Si ces centres foisonnant d’idées nouvelles existent sur tout le continent, les investissements sont beaucoup plus rares. Nombre d’entrepreneurs peinent à réunir des fonds après le démarrage, car peu d’investisseurs locaux sont prêts à tabler sur des projets technologiques.

« Nous manquons d’investisseurs technophiles », déclare Mbwana Alliy, ancien entrepreneur de la Silicon Valley qui gère à présent le Savannah Fund, un fonds d’investissement basé à Nairobi et spécialisé dans les technologies à forte croissance.

Ce n’est pas seulement la faute des investisseurs. Selon M. Alliy, beaucoup de jeunes entrepreneurs « définissent mal leurs objectifs » et « manquent de discipline ». Être un excellent développeur ne suffit pas : il faut aussi savoir créer, puis diriger son entreprise.

Nombreux sont ceux qui attribuent cette faiblesse au système éducatif, même si, pour Ahmed Alfi, « les TIC sont l’un des rares domaines où il est possible de compléter ses études par une éducation en ligne ». Sur Internet, explique Ahmed Alfi, « contrairement à la médecine, il est possible d’atteindre un niveau compétitif ».

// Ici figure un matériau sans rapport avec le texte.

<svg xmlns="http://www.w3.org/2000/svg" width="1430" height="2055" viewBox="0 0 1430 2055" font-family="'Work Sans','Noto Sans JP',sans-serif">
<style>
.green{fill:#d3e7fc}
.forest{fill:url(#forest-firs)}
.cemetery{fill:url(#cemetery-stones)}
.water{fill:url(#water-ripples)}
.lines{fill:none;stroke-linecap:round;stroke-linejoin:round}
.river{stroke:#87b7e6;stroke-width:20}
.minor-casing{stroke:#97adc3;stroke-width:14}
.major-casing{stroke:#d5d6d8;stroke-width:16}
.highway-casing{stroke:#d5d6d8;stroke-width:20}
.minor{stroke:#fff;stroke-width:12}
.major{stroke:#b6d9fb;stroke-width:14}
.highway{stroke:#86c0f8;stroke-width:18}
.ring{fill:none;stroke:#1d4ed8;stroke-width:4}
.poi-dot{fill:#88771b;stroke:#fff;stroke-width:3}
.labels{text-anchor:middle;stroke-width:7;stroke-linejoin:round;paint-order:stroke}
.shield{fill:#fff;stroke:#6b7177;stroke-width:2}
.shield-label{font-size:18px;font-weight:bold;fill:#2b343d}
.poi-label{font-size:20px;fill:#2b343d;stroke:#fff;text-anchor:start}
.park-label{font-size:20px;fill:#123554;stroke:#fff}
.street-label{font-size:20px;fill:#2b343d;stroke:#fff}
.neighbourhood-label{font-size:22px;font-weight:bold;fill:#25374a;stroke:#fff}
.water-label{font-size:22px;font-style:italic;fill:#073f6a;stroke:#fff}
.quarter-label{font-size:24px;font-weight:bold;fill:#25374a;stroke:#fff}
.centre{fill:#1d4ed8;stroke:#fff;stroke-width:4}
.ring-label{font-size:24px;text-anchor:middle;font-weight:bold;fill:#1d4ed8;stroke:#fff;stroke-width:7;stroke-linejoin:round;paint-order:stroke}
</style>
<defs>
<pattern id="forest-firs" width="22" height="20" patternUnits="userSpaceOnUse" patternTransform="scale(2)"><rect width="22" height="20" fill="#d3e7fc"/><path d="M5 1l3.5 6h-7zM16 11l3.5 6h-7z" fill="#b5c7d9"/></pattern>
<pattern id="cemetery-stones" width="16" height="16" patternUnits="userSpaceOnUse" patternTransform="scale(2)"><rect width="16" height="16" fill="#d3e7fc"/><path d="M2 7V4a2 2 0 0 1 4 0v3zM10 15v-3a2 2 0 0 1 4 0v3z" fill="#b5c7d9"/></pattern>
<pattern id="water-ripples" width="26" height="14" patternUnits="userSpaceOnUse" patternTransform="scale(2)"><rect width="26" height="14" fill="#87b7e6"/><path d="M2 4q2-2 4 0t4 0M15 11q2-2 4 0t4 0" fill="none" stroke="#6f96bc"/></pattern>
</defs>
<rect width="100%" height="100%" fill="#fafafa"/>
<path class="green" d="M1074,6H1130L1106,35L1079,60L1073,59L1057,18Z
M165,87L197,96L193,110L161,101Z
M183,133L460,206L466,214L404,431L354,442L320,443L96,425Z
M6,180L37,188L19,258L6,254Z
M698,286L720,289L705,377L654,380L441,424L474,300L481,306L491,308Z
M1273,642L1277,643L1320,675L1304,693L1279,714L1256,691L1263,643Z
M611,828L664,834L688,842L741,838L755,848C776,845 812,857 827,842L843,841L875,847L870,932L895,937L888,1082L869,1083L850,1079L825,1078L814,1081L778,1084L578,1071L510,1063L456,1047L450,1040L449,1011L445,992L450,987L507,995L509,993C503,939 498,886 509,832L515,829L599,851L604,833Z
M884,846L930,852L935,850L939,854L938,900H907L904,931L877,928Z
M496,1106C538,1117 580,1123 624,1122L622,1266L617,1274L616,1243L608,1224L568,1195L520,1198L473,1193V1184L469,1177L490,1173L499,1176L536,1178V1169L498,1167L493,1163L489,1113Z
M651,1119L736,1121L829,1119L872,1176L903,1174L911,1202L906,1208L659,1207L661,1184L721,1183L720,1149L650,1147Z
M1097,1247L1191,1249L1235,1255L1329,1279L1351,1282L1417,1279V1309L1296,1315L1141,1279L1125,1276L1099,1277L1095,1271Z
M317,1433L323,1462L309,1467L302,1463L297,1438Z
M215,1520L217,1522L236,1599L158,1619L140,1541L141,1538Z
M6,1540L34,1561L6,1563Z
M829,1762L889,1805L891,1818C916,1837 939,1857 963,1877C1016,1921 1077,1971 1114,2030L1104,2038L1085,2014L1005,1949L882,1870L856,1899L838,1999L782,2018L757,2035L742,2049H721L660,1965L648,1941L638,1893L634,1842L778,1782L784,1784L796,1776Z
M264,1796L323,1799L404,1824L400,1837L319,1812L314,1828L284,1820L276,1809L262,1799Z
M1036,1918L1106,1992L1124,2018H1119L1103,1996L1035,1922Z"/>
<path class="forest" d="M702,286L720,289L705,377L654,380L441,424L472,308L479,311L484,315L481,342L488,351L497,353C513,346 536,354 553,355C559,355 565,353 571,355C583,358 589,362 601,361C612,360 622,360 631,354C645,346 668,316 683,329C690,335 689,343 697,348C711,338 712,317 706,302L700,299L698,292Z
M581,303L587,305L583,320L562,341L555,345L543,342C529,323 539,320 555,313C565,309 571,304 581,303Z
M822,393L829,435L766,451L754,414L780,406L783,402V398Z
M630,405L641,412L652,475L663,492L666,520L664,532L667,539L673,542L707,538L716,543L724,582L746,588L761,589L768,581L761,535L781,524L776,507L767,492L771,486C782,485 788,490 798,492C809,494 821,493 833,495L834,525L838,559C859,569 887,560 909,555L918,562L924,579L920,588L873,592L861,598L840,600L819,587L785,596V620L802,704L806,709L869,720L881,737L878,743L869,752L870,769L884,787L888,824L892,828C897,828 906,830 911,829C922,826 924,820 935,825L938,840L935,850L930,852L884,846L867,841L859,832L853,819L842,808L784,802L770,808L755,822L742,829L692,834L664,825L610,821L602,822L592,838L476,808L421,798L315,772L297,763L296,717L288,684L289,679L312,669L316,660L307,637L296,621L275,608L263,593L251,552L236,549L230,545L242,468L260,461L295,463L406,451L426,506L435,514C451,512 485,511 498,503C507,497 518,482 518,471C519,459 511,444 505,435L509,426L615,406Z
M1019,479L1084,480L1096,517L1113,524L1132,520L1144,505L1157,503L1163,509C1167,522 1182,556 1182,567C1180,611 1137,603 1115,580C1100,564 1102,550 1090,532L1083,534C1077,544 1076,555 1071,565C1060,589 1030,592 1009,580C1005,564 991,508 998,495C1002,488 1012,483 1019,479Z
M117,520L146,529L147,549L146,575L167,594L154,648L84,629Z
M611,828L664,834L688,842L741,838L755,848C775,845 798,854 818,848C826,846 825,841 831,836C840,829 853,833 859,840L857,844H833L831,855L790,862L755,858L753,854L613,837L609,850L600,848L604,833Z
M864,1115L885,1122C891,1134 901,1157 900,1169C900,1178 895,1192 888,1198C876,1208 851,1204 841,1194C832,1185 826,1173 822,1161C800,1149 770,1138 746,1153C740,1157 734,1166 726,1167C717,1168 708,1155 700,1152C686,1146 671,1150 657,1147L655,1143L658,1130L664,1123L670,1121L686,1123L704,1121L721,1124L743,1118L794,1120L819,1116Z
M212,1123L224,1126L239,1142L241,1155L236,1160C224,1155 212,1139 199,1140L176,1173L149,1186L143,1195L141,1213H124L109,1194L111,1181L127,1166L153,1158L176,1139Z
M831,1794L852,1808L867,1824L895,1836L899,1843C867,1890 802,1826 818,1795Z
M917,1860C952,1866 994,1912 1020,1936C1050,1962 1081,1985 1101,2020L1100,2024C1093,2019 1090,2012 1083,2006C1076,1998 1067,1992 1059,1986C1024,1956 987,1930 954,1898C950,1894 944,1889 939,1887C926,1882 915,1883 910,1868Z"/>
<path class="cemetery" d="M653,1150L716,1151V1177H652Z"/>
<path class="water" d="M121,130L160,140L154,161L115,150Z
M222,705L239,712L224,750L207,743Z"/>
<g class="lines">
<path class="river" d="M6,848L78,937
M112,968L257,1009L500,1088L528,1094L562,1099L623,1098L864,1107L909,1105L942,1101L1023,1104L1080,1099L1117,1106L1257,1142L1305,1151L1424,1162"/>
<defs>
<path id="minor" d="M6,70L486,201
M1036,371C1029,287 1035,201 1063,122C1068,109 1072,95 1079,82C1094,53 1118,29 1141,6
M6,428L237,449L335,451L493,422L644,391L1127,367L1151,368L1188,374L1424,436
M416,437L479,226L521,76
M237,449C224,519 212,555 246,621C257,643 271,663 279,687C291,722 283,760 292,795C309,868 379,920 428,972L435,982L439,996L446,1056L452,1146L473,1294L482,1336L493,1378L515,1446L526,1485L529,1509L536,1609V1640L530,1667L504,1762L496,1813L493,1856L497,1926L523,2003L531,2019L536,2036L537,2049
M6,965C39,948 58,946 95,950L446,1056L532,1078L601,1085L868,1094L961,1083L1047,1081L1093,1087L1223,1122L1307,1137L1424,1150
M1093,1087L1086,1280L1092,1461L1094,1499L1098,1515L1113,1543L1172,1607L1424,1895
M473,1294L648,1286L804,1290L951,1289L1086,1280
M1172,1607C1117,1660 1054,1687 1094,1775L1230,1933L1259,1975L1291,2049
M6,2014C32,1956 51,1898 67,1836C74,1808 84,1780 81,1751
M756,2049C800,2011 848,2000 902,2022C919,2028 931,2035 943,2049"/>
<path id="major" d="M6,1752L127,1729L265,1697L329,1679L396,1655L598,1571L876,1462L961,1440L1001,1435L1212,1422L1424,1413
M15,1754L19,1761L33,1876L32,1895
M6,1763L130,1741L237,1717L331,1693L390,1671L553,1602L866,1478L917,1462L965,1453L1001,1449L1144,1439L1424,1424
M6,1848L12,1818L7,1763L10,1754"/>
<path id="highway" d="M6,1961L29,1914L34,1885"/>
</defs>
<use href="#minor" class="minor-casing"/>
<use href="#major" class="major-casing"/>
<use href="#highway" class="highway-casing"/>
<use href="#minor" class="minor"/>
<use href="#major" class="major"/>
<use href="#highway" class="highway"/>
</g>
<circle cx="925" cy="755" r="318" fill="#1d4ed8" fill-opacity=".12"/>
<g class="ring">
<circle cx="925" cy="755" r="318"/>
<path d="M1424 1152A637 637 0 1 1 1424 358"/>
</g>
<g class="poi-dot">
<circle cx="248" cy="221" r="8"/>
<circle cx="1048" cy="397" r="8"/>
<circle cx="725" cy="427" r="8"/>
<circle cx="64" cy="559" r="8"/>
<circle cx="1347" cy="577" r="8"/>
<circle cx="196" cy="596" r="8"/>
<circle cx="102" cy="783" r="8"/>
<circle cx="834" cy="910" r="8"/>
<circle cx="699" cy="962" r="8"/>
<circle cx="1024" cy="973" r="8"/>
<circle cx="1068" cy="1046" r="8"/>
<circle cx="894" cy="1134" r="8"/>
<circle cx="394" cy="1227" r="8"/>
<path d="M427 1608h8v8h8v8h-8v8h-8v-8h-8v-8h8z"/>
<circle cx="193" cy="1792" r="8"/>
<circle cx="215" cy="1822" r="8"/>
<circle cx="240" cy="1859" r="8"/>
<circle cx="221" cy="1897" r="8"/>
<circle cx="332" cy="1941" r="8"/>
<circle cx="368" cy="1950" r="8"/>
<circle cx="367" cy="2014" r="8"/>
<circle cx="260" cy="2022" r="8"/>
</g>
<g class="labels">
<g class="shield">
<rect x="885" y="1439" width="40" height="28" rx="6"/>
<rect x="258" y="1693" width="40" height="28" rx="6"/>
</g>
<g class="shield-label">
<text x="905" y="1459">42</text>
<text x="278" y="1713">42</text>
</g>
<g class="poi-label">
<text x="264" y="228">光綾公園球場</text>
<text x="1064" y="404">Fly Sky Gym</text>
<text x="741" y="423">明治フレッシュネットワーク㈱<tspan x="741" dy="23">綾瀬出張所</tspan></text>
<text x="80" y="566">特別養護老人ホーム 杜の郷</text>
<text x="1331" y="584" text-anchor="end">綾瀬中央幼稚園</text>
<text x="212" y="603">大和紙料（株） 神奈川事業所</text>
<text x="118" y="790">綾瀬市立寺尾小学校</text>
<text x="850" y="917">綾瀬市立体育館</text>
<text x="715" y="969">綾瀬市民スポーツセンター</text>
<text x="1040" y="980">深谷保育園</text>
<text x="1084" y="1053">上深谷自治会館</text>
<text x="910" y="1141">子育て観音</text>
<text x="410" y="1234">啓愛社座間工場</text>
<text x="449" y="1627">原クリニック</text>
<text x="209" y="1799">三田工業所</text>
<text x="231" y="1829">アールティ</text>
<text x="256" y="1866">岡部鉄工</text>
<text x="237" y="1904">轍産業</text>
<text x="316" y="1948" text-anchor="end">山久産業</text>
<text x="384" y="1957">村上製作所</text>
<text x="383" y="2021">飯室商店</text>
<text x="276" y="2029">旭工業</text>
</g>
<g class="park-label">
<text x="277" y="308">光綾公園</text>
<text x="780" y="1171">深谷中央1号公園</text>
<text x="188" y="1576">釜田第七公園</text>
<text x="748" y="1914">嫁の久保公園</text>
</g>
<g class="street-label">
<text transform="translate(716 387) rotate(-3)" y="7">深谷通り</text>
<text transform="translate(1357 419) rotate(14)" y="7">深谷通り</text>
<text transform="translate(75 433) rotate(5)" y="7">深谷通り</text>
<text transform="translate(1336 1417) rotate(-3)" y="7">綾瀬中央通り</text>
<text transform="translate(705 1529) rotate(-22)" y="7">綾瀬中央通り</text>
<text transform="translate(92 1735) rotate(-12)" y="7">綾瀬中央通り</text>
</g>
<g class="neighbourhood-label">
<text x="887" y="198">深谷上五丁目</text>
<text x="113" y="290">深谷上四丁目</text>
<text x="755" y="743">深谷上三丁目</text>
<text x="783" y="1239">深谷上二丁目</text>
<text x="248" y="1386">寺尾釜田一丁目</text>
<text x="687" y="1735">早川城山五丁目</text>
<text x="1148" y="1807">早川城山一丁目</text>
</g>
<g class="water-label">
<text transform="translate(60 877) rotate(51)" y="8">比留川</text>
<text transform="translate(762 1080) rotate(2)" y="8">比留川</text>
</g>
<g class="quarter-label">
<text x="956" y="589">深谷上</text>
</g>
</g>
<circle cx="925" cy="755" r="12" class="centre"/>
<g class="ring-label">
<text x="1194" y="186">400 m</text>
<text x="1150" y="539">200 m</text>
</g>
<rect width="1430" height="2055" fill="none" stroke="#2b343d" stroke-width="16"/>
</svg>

Mais si l’on peut apprendre à programmer en ligne, il est plus difficile de maîtriser gestion d’entreprise et financement. Dans ce domaine, l’Afrique a des lacunes. De nombreux centres s’efforcent maintenant d’aider les entrepreneurs à acquérir ces compétences.

Malgré ces défis, la jeunesse du continent est de plus en plus connectée et crée son propre avenir. Que ce soit dans le confort des différents centres technologiques du continent, ou dans les rues défigurées de Mogadiscio, les jeunes mettent à profit les technologies pour innover, créer des emplois et améliorer les sociétés dans lesquelles ils vivent.